Accounting for any temporary or permanent health factors is an important part of being a safe driver. Here are a few common things to consider.● Poor vision while driving is a dangerous safety risk. Schedule regular eye exams to make sure your vision is as good as it can be on the road. If you are required to wear corrective lenses while driving, make sure to do so. If you struggle to see in bad weather or while driving at night, avoid doing so. If you are suffering from temporary eye strain, follow your eye doctor’s recommendations for driving.
● Height and Weight. Make sure you adjust the steering wheel and seat so that you can clearly see the road, turn to check your blind spots, and keep control of the steering wheel at all times.
● Medications. Allergy medications, muscle relaxers, opioids, some prescription painkillers, anti-anxiety pills, and other medications can have negative side effects for driving. Review all your medications and be mindful of how they affect you.

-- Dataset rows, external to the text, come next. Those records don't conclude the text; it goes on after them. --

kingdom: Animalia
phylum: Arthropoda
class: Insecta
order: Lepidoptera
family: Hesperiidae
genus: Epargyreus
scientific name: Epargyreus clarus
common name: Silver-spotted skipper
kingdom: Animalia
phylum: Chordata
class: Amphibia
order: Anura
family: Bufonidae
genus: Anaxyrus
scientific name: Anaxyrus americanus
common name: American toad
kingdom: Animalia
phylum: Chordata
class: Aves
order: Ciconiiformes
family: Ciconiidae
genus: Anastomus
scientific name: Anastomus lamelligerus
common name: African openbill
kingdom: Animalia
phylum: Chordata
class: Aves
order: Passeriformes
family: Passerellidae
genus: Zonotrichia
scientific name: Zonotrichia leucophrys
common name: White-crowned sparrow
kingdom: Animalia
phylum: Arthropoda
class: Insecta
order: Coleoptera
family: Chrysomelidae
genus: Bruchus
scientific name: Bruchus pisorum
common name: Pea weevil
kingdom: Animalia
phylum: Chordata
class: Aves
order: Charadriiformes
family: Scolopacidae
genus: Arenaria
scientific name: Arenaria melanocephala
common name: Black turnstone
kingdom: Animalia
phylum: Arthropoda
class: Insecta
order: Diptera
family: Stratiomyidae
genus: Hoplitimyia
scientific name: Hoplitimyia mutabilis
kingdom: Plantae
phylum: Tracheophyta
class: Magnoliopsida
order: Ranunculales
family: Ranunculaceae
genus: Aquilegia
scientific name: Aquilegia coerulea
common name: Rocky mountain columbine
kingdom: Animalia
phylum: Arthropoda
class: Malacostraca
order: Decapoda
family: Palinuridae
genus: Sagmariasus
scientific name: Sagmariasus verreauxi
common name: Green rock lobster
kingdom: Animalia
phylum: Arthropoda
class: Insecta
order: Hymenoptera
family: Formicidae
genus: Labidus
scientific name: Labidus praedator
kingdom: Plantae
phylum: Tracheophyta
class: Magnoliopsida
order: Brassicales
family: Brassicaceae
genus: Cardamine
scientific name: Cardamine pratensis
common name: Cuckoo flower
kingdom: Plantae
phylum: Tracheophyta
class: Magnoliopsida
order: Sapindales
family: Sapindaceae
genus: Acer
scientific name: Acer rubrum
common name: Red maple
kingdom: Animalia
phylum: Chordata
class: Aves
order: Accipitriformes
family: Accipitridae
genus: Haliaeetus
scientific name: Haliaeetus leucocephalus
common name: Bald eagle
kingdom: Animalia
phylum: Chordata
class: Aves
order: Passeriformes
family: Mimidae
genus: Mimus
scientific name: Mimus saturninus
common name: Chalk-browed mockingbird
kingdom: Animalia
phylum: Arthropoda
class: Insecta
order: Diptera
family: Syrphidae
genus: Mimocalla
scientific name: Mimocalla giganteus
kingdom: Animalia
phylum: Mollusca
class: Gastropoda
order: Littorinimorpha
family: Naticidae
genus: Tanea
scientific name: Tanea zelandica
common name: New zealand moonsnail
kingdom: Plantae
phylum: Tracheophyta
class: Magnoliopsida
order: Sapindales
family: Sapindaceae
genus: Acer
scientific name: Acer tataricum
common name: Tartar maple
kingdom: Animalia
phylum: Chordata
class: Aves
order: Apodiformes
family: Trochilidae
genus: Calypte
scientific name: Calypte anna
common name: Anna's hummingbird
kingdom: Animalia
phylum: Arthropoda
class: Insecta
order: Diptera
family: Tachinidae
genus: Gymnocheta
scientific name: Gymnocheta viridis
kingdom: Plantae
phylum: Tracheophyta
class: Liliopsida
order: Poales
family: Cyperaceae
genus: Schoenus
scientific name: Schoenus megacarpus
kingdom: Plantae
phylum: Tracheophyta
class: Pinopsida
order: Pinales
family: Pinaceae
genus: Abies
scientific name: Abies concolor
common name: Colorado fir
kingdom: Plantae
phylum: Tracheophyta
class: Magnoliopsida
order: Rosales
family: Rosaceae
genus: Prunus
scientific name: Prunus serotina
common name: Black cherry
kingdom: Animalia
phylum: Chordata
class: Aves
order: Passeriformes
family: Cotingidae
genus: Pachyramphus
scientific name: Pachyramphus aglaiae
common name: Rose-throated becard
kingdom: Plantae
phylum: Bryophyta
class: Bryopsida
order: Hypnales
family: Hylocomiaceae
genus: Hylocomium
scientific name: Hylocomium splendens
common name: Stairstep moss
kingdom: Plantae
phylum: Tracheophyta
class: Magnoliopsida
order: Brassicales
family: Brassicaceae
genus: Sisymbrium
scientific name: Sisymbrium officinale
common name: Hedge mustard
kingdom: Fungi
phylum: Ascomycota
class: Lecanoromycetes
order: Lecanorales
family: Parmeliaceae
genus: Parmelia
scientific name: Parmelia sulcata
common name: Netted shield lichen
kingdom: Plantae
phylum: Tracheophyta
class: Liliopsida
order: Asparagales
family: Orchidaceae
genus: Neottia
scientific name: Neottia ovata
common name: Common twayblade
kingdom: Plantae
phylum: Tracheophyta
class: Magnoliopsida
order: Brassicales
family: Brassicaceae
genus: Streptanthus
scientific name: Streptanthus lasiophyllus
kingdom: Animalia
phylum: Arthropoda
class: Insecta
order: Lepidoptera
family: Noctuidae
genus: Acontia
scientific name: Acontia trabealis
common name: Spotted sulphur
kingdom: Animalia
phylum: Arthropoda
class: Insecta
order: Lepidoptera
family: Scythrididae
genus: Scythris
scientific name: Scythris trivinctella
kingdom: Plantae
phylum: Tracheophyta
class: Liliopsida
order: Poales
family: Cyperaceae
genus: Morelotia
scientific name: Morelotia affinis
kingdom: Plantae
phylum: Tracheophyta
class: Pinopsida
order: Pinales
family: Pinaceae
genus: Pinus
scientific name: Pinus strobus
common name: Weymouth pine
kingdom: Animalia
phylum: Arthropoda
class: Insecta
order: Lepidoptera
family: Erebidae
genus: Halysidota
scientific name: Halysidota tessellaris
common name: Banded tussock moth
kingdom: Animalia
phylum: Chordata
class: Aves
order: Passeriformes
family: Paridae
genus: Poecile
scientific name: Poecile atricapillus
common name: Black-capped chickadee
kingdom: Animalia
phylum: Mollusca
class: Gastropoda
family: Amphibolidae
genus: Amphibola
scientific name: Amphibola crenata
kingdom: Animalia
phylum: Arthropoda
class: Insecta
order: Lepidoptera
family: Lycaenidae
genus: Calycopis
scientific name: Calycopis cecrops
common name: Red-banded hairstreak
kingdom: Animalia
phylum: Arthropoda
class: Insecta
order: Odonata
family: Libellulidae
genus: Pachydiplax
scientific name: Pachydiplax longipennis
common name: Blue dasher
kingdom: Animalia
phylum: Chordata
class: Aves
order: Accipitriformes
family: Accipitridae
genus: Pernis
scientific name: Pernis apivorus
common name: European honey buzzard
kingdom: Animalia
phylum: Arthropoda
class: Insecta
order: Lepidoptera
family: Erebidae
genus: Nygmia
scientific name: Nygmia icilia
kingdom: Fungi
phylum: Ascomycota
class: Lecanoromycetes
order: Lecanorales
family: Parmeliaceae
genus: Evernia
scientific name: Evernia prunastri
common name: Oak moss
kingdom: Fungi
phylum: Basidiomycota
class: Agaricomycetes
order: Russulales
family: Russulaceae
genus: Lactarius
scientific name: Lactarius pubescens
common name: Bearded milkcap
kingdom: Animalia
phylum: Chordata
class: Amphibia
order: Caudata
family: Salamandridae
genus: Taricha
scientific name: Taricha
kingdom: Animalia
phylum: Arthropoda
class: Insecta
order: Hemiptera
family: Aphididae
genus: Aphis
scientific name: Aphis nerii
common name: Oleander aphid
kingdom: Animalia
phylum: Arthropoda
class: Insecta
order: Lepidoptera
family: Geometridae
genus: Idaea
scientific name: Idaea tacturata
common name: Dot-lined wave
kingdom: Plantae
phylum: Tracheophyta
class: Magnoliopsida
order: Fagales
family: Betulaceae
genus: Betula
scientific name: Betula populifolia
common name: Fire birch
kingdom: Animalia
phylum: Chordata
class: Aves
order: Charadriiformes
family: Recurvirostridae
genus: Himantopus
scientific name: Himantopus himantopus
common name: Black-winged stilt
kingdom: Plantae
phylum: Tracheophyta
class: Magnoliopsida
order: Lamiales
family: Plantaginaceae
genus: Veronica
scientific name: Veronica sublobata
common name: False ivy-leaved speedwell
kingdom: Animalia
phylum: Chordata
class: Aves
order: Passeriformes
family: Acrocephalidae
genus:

You may need to time them to avoid driving risks or have someone drive you in certain time frames.
● Injuries. It might feel like you ‘have’ to drive with stitches in your hand, an arm or leg cast, a shoulder injury, or a swollen knee. However, injuries like these impair your control of the vehicle, making you a danger to yourself, other drivers, and pedestrians. Know who you can call for an assist when your control of the vehicle is compromised.
Don’t stop studying after you get your license or permit. We tend to forget details over time. Driving laws change year to year. We start letting bad habits creep in. We might not even realize some of our habits are risky driving behaviors.
Take a refresher test every 1-2 years to brush up on your safe driving skills and fix any bad habits that slipped in. It will also help refresh your learning for conditions you don’t see every day like wicked weather, jaywalkers, and sudden road obstructions.
Also, refresh your knowledge by reading the latest driver’s manual every year. That way you will be up to date with any changes to your state laws. If you go on a road trip or an out-of-state vacation, make sure to brush up on each state or country’s driving laws as well. If you are pulled over, you will be judged and fined on the local driving laws, not where you got your license.